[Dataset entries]
-- Opening Marker --
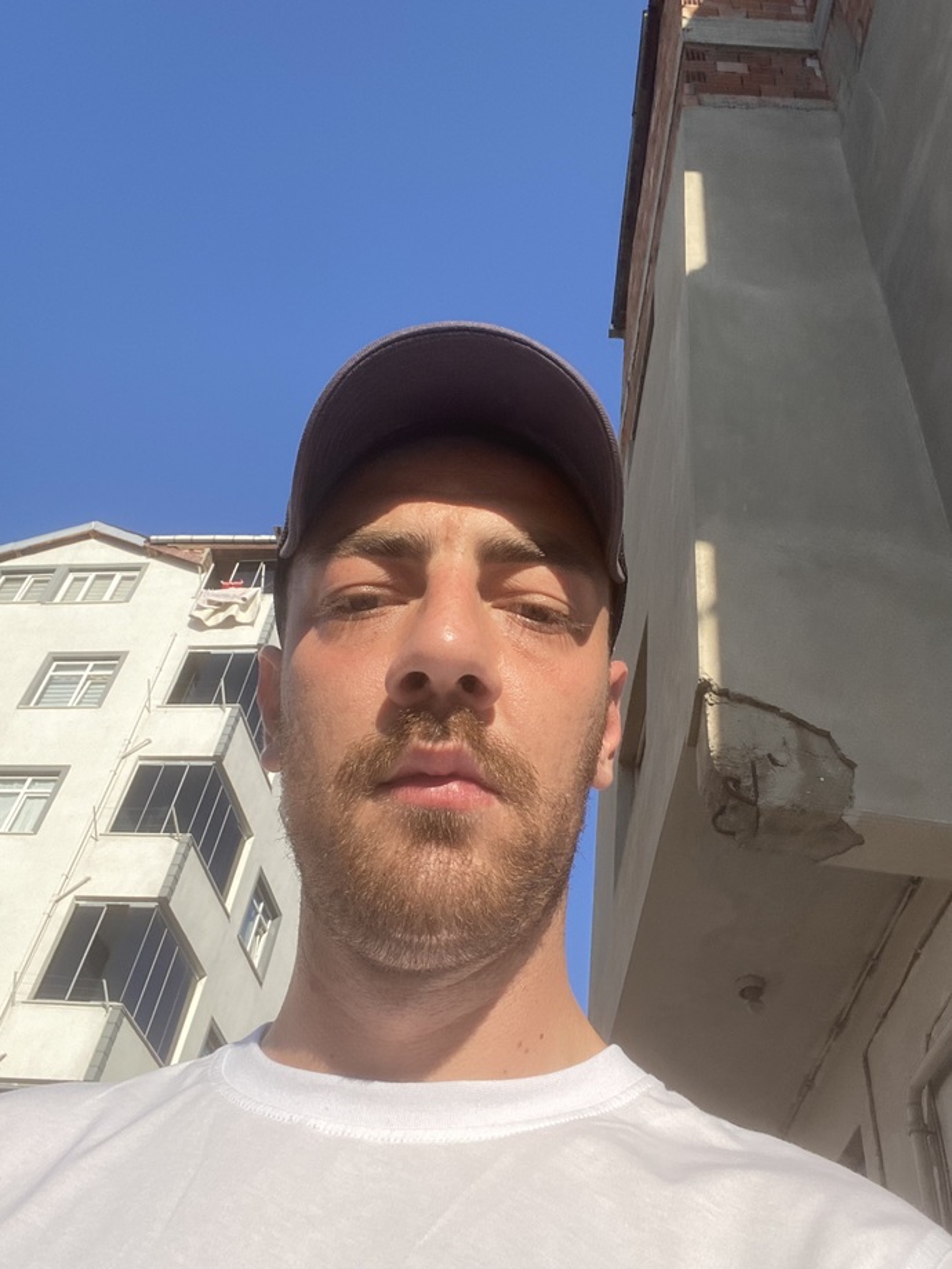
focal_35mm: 30
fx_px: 1100
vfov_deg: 60.0
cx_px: 476
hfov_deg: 46.8
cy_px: 634
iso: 25
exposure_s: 1/636
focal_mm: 2.71
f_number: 2.2
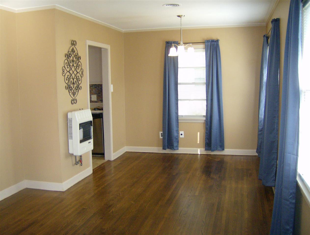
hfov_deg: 51.1
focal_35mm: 36
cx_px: 155
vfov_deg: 40.0
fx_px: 324
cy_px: 118
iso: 200
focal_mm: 6
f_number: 2.8
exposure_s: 1/60
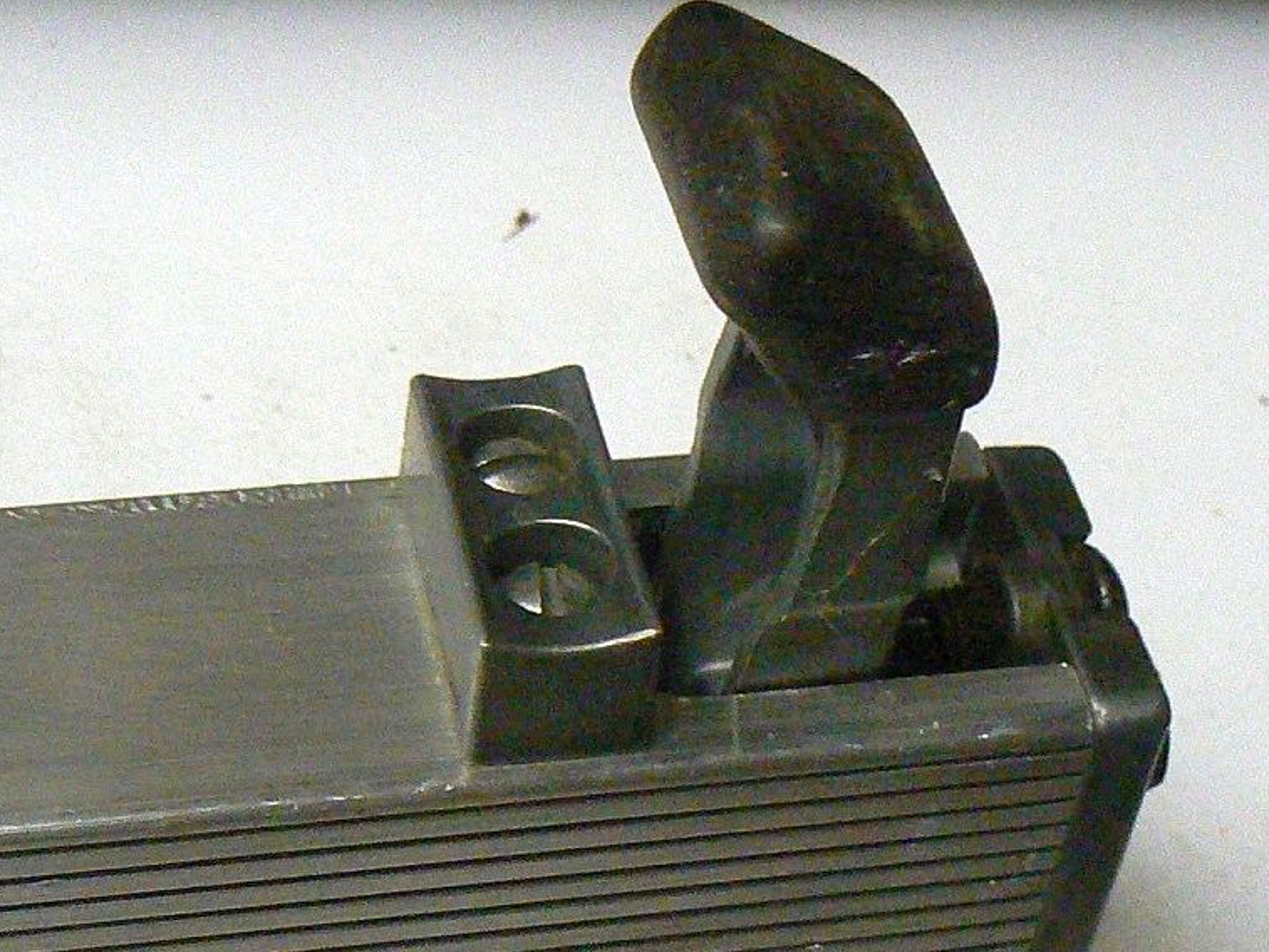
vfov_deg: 37.7
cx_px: 637
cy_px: 489
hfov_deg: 49.0
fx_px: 1393
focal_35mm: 38
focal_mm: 6
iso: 400
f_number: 2.8
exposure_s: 1/40
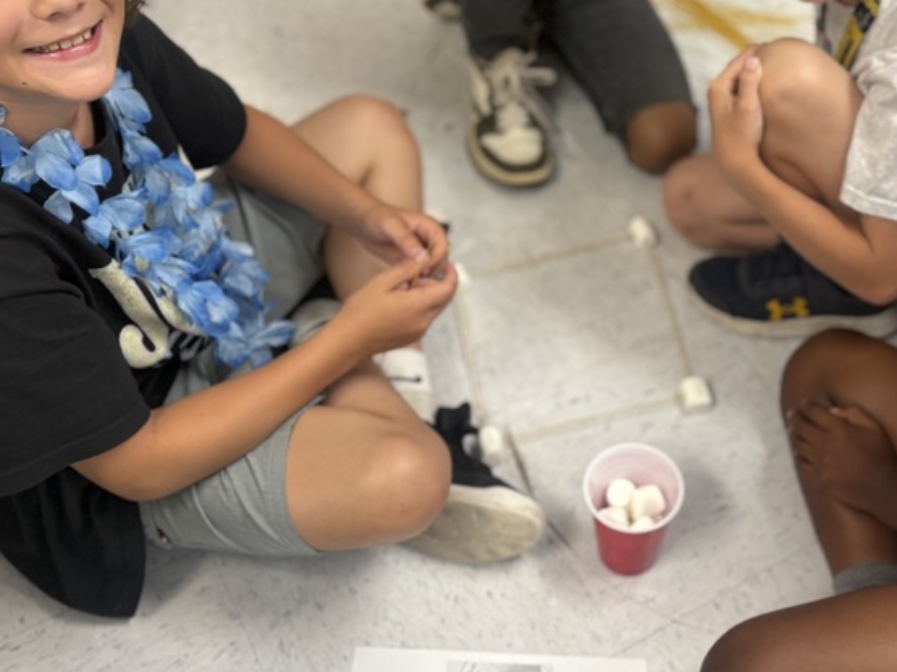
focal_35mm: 48
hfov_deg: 39.1
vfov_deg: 30.1
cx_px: 613
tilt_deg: -47.0
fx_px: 1244
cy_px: 241
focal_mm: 5.96
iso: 160
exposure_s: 1/60
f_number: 1.6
-- Closing Marker --
Task prompt:
Repeat the entries exactly as they are given, leaving out each image.

Problem solution:
focal_35mm: 30
fx_px: 1100
vfov_deg: 60.0
cx_px: 476
hfov_deg: 46.8
cy_px: 634
iso: 25
exposure_s: 1/636
focal_mm: 2.71
f_number: 2.2
hfov_deg: 51.1
focal_35mm: 36
cx_px: 155
vfov_deg: 40.0
fx_px: 324
cy_px: 118
iso: 200
focal_mm: 6
f_number: 2.8
exposure_s: 1/60
vfov_deg: 37.7
cx_px: 637
cy_px: 489
hfov_deg: 49.0
fx_px: 1393
focal_35mm: 38
focal_mm: 6
iso: 400
f_number: 2.8
exposure_s: 1/40
focal_35mm: 48
hfov_deg: 39.1
vfov_deg: 30.1
cx_px: 613
tilt_deg: -47.0
fx_px: 1244
cy_px: 241
focal_mm: 5.96
iso: 160
exposure_s: 1/60
f_number: 1.6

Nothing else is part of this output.